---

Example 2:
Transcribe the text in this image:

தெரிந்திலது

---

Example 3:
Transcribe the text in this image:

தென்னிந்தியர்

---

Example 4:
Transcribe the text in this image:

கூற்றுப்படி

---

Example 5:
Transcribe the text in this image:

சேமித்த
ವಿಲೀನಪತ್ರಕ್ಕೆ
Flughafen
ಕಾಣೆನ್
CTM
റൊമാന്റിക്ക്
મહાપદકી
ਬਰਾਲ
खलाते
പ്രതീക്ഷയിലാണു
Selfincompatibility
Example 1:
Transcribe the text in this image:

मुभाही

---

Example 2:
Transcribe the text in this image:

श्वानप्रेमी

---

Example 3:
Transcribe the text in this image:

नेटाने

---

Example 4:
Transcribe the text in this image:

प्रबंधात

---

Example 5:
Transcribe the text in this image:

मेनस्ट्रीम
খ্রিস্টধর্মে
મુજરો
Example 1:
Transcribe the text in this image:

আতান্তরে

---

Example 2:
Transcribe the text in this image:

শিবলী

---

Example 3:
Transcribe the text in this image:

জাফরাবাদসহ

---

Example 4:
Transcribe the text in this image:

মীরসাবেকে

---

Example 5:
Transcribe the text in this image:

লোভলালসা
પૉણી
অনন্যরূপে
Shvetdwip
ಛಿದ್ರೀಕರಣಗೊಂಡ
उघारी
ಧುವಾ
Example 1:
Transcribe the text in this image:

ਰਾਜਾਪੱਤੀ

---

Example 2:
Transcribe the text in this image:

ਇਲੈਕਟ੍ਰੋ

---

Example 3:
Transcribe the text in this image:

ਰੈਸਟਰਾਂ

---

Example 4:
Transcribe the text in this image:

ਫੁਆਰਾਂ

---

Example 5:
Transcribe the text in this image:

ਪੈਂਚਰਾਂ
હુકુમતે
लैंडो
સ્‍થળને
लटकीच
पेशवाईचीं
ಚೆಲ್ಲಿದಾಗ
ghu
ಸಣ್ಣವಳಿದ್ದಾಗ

● Exercise prompt:
Repeat the data word for word.

● Finished task:
---

Example 2:
Transcribe the text in this image:

தெரிந்திலது

---

Example 3:
Transcribe the text in this image:

தென்னிந்தியர்

---

Example 4:
Transcribe the text in this image:

கூற்றுப்படி

---

Example 5:
Transcribe the text in this image:

சேமித்த
ವಿಲೀನಪತ್ರಕ್ಕೆ
Flughafen
ಕಾಣೆನ್
CTM
റൊമാന്റിക്ക്
મહાપદકી
ਬਰਾਲ
खलाते
പ്രതീക്ഷയിലാണു
Selfincompatibility
Example 1:
Transcribe the text in this image:

मुभाही

---

Example 2:
Transcribe the text in this image:

श्वानप्रेमी

---

Example 3:
Transcribe the text in this image:

नेटाने

---

Example 4:
Transcribe the text in this image:

प्रबंधात

---

Example 5:
Transcribe the text in this image:

मेनस्ट्रीम
খ্রিস্টধর্মে
મુજરો
Example 1:
Transcribe the text in this image:

আতান্তরে

---

Example 2:
Transcribe the text in this image:

শিবলী

---

Example 3:
Transcribe the text in this image:

জাফরাবাদসহ

---

Example 4:
Transcribe the text in this image:

মীরসাবেকে

---

Example 5:
Transcribe the text in this image:

লোভলালসা
પૉણી
অনন্যরূপে
Shvetdwip
ಛಿದ್ರೀಕರಣಗೊಂಡ
उघारी
ಧುವಾ
Example 1:
Transcribe the text in this image:

ਰਾਜਾਪੱਤੀ

---

Example 2:
Transcribe the text in this image:

ਇਲੈਕਟ੍ਰੋ

---

Example 3:
Transcribe the text in this image:

ਰੈਸਟਰਾਂ

---

Example 4:
Transcribe the text in this image:

ਫੁਆਰਾਂ

---

Example 5:
Transcribe the text in this image:

ਪੈਂਚਰਾਂ
હુકુમતે
लैंडो
સ્‍થળને
लटकीच
पेशवाईचीं
ಚೆಲ್ಲಿದಾಗ
ghu
ಸಣ್ಣವಳಿದ್ದಾಗ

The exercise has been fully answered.